Early American helicopter

The Hunt Rotary Aeroplane was an American tandem-rotor helicopter built in 1910. It did not fly.

In 1910 A. E. Hunt, a blacksmith, resident in Jetmore, Kansas, designed and built a helicopter, which was referred to as a Rotary Aeroplane. The craft was described as being of all-metal construction, made of pipe, tin sheets and angle iron. It's been variously estimated to weigh between 4,000 and 8,800 lbs (1,800 and 4,000 kg). It was equipped with a 40 hp six-cylinder engine. The fuselage consisted of an open framework, with a flat floor, vertical sides, and an arched canopy. It was equipped with a four-wheeled undercarriage.

Each rotor, arranged in tandem, consisted of a set of blades surrounded by a shallow shroud made of sheet tin. The axles of each rotor could be pivoted forward, to achieve forward movement. A pilot, located centrally within the fuselage, could alter the collective pitch of the blades in each rotor, and also control a vertical rudder that was attached to the rear of the fuselage.

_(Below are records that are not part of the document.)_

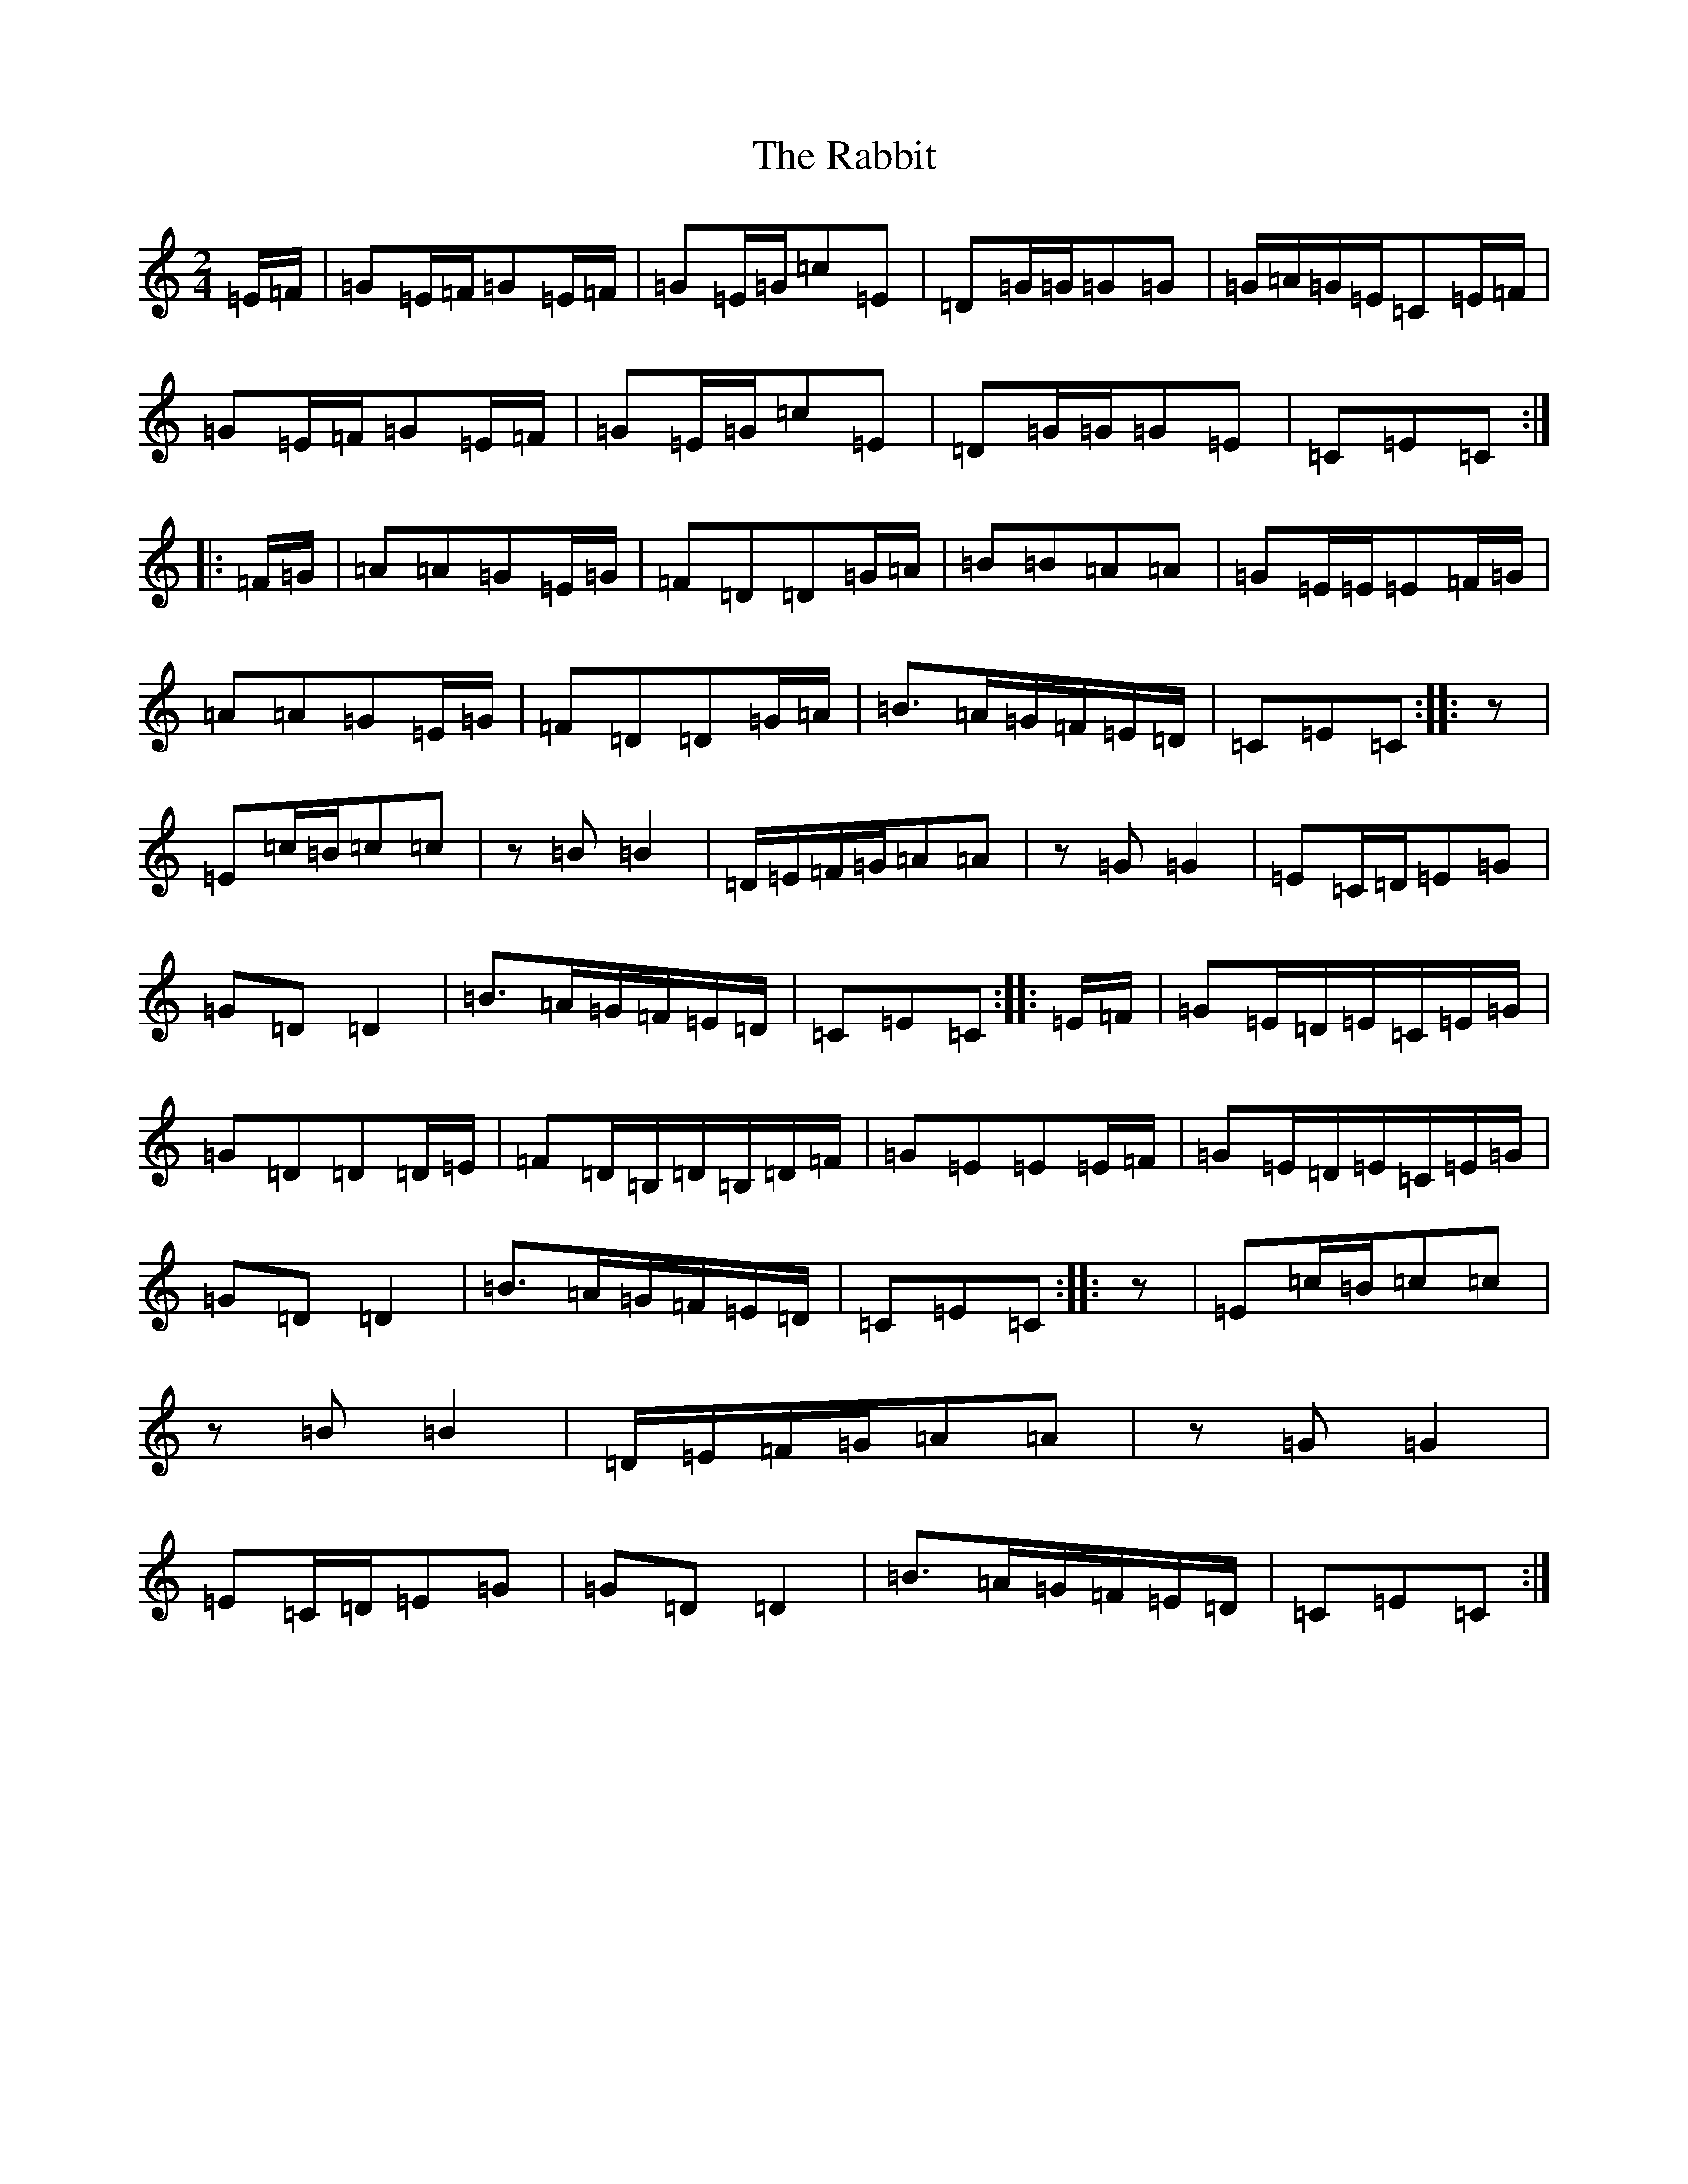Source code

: X: 17629
T: Rabbit, The
S: https://thesession.org/tunes/11665#setting11665
Z: G Major
R: polka
M:2/4
L:1/8
K: C Major
=E/2=F/2|=G=E/2=F/2=G=E/2=F/2|=G=E/2=G/2=c=E|=D=G/2=G/2=G=G|=G/2=A/2=G/2=E/2=C=E/2=F/2|=G=E/2=F/2=G=E/2=F/2|=G=E/2=G/2=c=E|=D=G/2=G/2=G=E|=C=E=C:||:=F/2=G/2|=A=A=G=E/2=G/2|=F=D=D=G/2=A/2|=B=B=A=A|=G=E/2=E/2=E=F/2=G/2|=A=A=G=E/2=G/2|=F=D=D=G/2=A/2|=B>=A=G/2=F/2=E/2=D/2|=C=E=C:||:z|=E=c/2=B/2=c=c|z=B=B2|=D/2=E/2=F/2=G/2=A=A|z=G=G2|=E=C/2=D/2=E=G|=G=D=D2|=B>=A=G/2=F/2=E/2=D/2|=C=E=C:||:=E/2=F/2|=G=E/2=D/2=E/2=C/2=E/2=G/2|=G=D=D=D/2=E/2|=F=D/2=B,/2=D/2=B,/2=D/2=F/2|=G=E=E=E/2=F/2|=G=E/2=D/2=E/2=C/2=E/2=G/2|=G=D=D2|=B>=A=G/2=F/2=E/2=D/2|=C=E=C:||:z|=E=c/2=B/2=c=c|z=B=B2|=D/2=E/2=F/2=G/2=A=A|z=G=G2|=E=C/2=D/2=E=G|=G=D=D2|=B>=A=G/2=F/2=E/2=D/2|=C=E=C:|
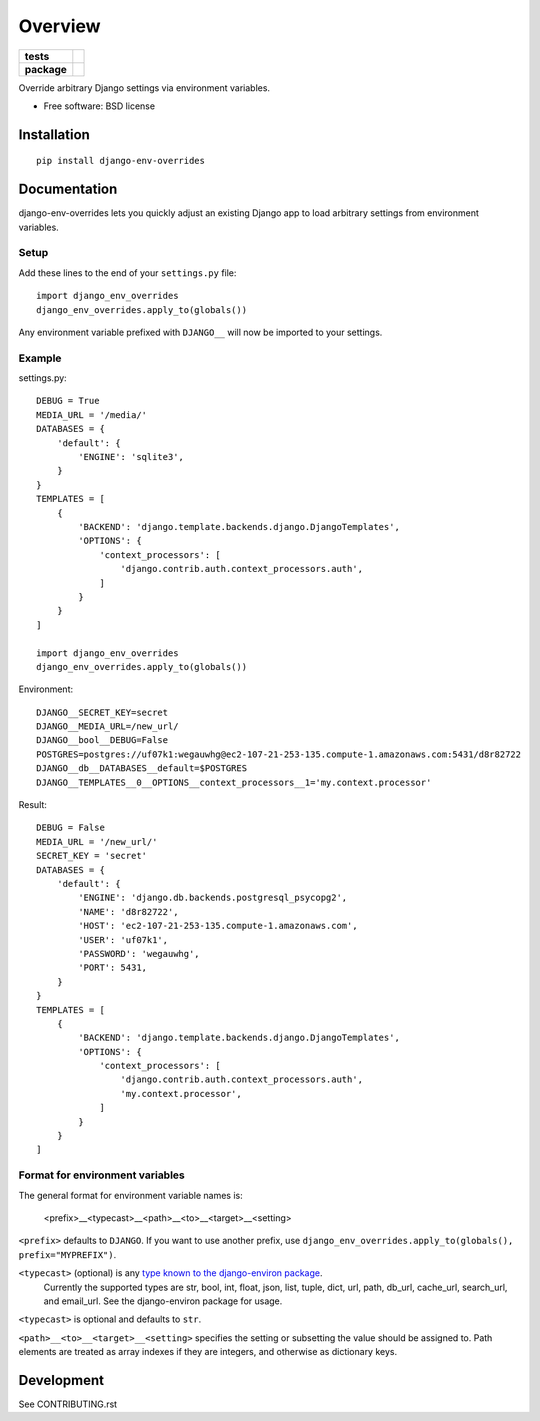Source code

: ========
Overview
========

.. start-badges

.. list-table::
    :stub-columns: 1

    * - tests
      - | |travis|
        | |coveralls|
    * - package
      - |version| |downloads| |wheel| |supported-versions| |supported-implementations|

.. |travis| image:: https://travis-ci.org/jcushman/django-env-overrides.svg?branch=master
    :alt: Travis-CI Build Status
    :target: https://travis-ci.org/jcushman/django-env-overrides

.. |coveralls| image:: https://coveralls.io/repos/jcushman/django-env-overrides/badge.svg?branch=master&service=github
    :alt: Coverage Status
    :target: https://coveralls.io/r/jcushman/django-env-overrides

.. |version| image:: https://img.shields.io/pypi/v/django-env-overrides.svg?style=flat
    :alt: PyPI Package latest release
    :target: https://pypi.python.org/pypi/django-env-overrides

.. |downloads| image:: https://img.shields.io/pypi/dm/django-env-overrides.svg?style=flat
    :alt: PyPI Package monthly downloads
    :target: https://pypi.python.org/pypi/django-env-overrides

.. |wheel| image:: https://img.shields.io/pypi/wheel/django-env-overrides.svg?style=flat
    :alt: PyPI Wheel
    :target: https://pypi.python.org/pypi/django-env-overrides

.. |supported-versions| image:: https://img.shields.io/pypi/pyversions/django-env-overrides.svg?style=flat
    :alt: Supported versions
    :target: https://pypi.python.org/pypi/django-env-overrides

.. |supported-implementations| image:: https://img.shields.io/pypi/implementation/django-env-overrides.svg?style=flat
    :alt: Supported implementations
    :target: https://pypi.python.org/pypi/django-env-overrides


.. end-badges

Override arbitrary Django settings via environment variables.

* Free software: BSD license

Installation
============

::

    pip install django-env-overrides

Documentation
=============

django-env-overrides lets you quickly adjust an existing Django app to load arbitrary settings from environment variables.

Setup
-----

Add these lines to the end of your ``settings.py`` file:

::

    import django_env_overrides
    django_env_overrides.apply_to(globals())

Any environment variable prefixed with ``DJANGO__`` will now be imported to your settings.

Example
-------

settings.py:

::

    DEBUG = True
    MEDIA_URL = '/media/'
    DATABASES = {
        'default': {
            'ENGINE': 'sqlite3',
        }
    }
    TEMPLATES = [
        {
            'BACKEND': 'django.template.backends.django.DjangoTemplates',
            'OPTIONS': {
                'context_processors': [
                    'django.contrib.auth.context_processors.auth',
                ]
            }
        }
    ]

    import django_env_overrides
    django_env_overrides.apply_to(globals())

Environment:

::

    DJANGO__SECRET_KEY=secret
    DJANGO__MEDIA_URL=/new_url/
    DJANGO__bool__DEBUG=False
    POSTGRES=postgres://uf07k1:wegauwhg@ec2-107-21-253-135.compute-1.amazonaws.com:5431/d8r82722
    DJANGO__db__DATABASES__default=$POSTGRES
    DJANGO__TEMPLATES__0__OPTIONS__context_processors__1='my.context.processor'

Result:

::

    DEBUG = False
    MEDIA_URL = '/new_url/'
    SECRET_KEY = 'secret'
    DATABASES = {
        'default': {
            'ENGINE': 'django.db.backends.postgresql_psycopg2',
            'NAME': 'd8r82722',
            'HOST': 'ec2-107-21-253-135.compute-1.amazonaws.com',
            'USER': 'uf07k1',
            'PASSWORD': 'wegauwhg',
            'PORT': 5431,
        }
    }
    TEMPLATES = [
        {
            'BACKEND': 'django.template.backends.django.DjangoTemplates',
            'OPTIONS': {
                'context_processors': [
                    'django.contrib.auth.context_processors.auth',
                    'my.context.processor',
                ]
            }
        }
    ]

Format for environment variables
--------------------------------

The general format for environment variable names is:

    <prefix>__<typecast>__<path>__<to>__<target>__<setting>

``<prefix>`` defaults to ``DJANGO``. If you want to use another prefix, use ``django_env_overrides.apply_to(globals(), prefix="MYPREFIX")``.

``<typecast>`` (optional) is any `type known to the django-environ package <https://github.com/joke2k/django-environ#supported-types>`_.
 Currently the supported types are str, bool, int, float, json, list, tuple, dict, url, path, db_url, cache_url, search_url, and email_url.
 See the django-environ package for usage.

``<typecast>`` is optional and defaults to ``str``.

``<path>__<to>__<target>__<setting>`` specifies the setting or subsetting the value should be assigned to. Path elements
are treated as array indexes if they are integers, and otherwise as dictionary keys.

Development
===========

See CONTRIBUTING.rst
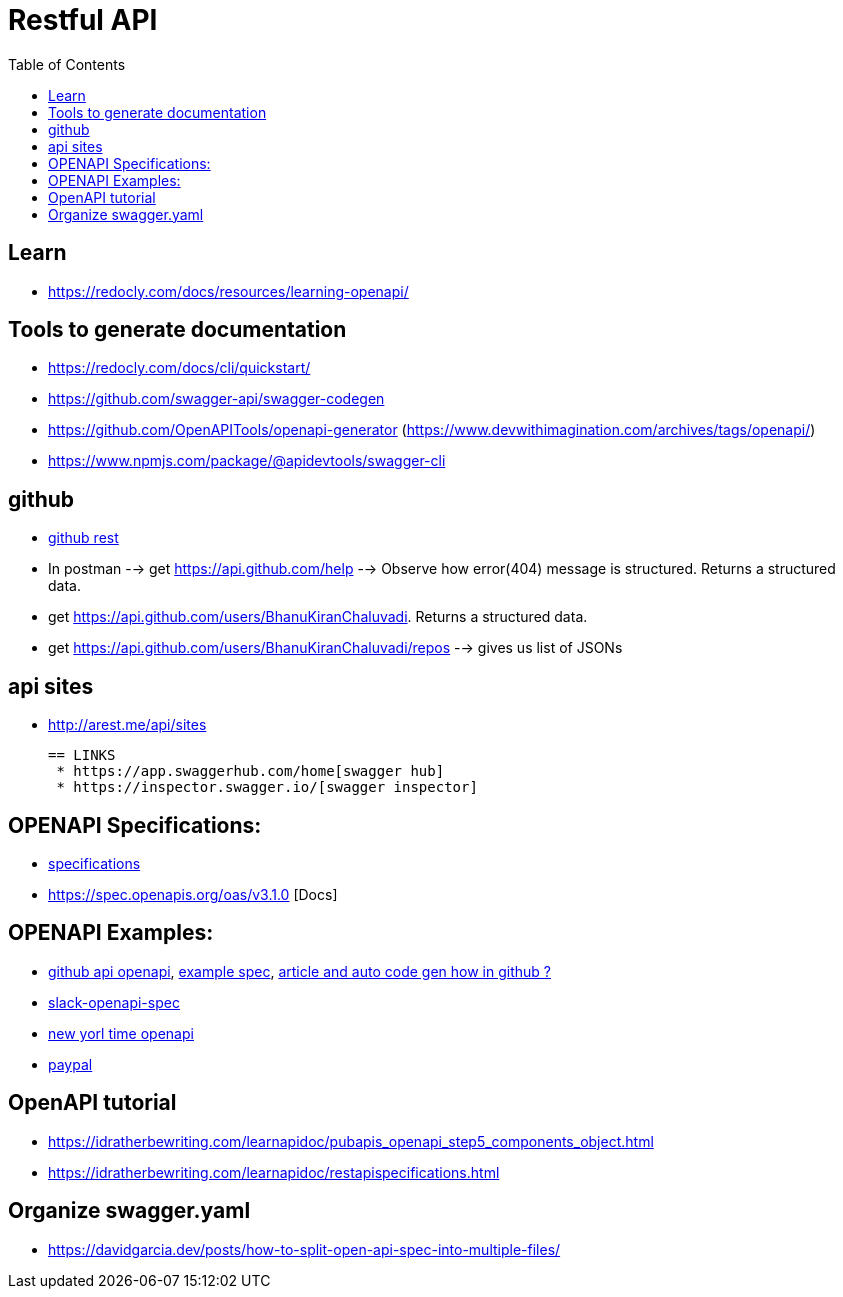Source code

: :imagesdir: images
:couchbase_version: current
:toc:
:project_id: gs-how-to-cmake
:icons: font
:source-highlighter: prettify
:tags: guides,meta


= Restful API 

== Learn
  
  * https://redocly.com/docs/resources/learning-openapi/


== Tools to generate documentation
  * https://redocly.com/docs/cli/quickstart/
  * https://github.com/swagger-api/swagger-codegen
  * https://github.com/OpenAPITools/openapi-generator  (https://www.devwithimagination.com/archives/tags/openapi/)
  * https://www.npmjs.com/package/@apidevtools/swagger-cli

== github
  
   * https://docs.github.com/en/rest[github rest]
   
   * In postman --> get https://api.github.com/help --> Observe how error(404) message is structured. Returns a structured data.

   * get https://api.github.com/users/BhanuKiranChaluvadi. Returns a structured data.
   * get https://api.github.com/users/BhanuKiranChaluvadi/repos --> gives us list of JSONs 
   
== api sites

  * http://arest.me/api/sites

  
 == LINKS
  * https://app.swaggerhub.com/home[swagger hub]
  * https://inspector.swagger.io/[swagger inspector]
  
== OPENAPI Specifications:
  * https://github.com/OAI/OpenAPI-Specification/tree/main/versions[specifications]
  * https://spec.openapis.org/oas/v3.1.0 [Docs]
  
== OPENAPI Examples:
  * https://github.com/github/rest-api-description[github api openapi], https://raw.githubusercontent.com/github/rest-api-description/main/descriptions/ghes-3.6/ghes-3.6.yaml[example spec], https://github.blog/2020-07-27-introducing-githubs-openapi-description/[article and auto code gen how in github ?] 
  * https://raw.githubusercontent.com/slackapi/slack-api-specs/master/web-api/slack_web_openapi_v2.json[slack-openapi-spec]
  * https://github.com/nytimes/public_api_specs[new yorl time openapi]
  * https://developer.paypal.com/api/rest/responses/[paypal]
  
== OpenAPI tutorial
  * https://idratherbewriting.com/learnapidoc/pubapis_openapi_step5_components_object.html
  * https://idratherbewriting.com/learnapidoc/restapispecifications.html
  
== Organize swagger.yaml
  * https://davidgarcia.dev/posts/how-to-split-open-api-spec-into-multiple-files/
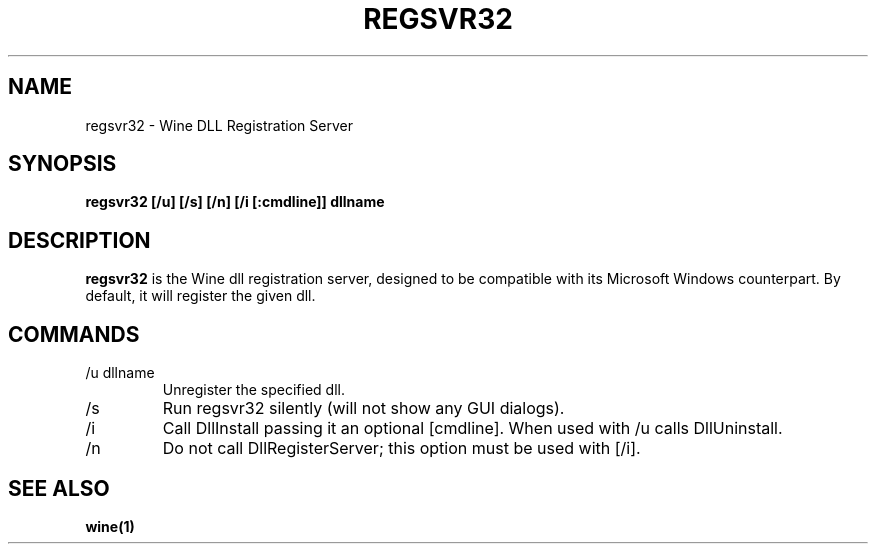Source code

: .TH REGSVR32 1 "November 2010" "Wine 1.2.2" "Wine Programs"
.SH NAME
regsvr32 \- Wine DLL Registration Server
.SH SYNOPSIS
.BR "regsvr32 [/u] [/s] [/n] [/i [:cmdline]] dllname"
.SH DESCRIPTION
.B regsvr32
is the Wine dll registration server, designed to be compatible with its Microsoft Windows counterpart.
By default, it will register the given dll.
.SH COMMANDS
.IP "\fl/u dllname\fR"
Unregister the specified dll.
.IP "\fl/s\fR"
Run regsvr32 silently (will not show any GUI dialogs).
.IP "\fl/i\fR"
Call DllInstall passing it an optional [cmdline]. When used with /u calls DllUninstall.
.IP "\fl/n\fR"
Do not call DllRegisterServer; this option must be used with [/i].
.SH "SEE ALSO"
.BR wine(1)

The only known image of the Hunt Rotary Aeroplane appears to show it at the intersection of Roughton Street and West Highway Street in Jetmore, with the camera facing east.

Initial attempts to fly the Rotary Aeroplane proved unsuccessful. Later tests carried out by A. E. Hunt confirmed that the apparatus was able to lift 400 lb, though that was insufficient to achieve flight. It was subsequently reported that the Rotary Aeroplane had been sold for scrap, and that Hunt had started work on a second flying machine, but that it was not completed.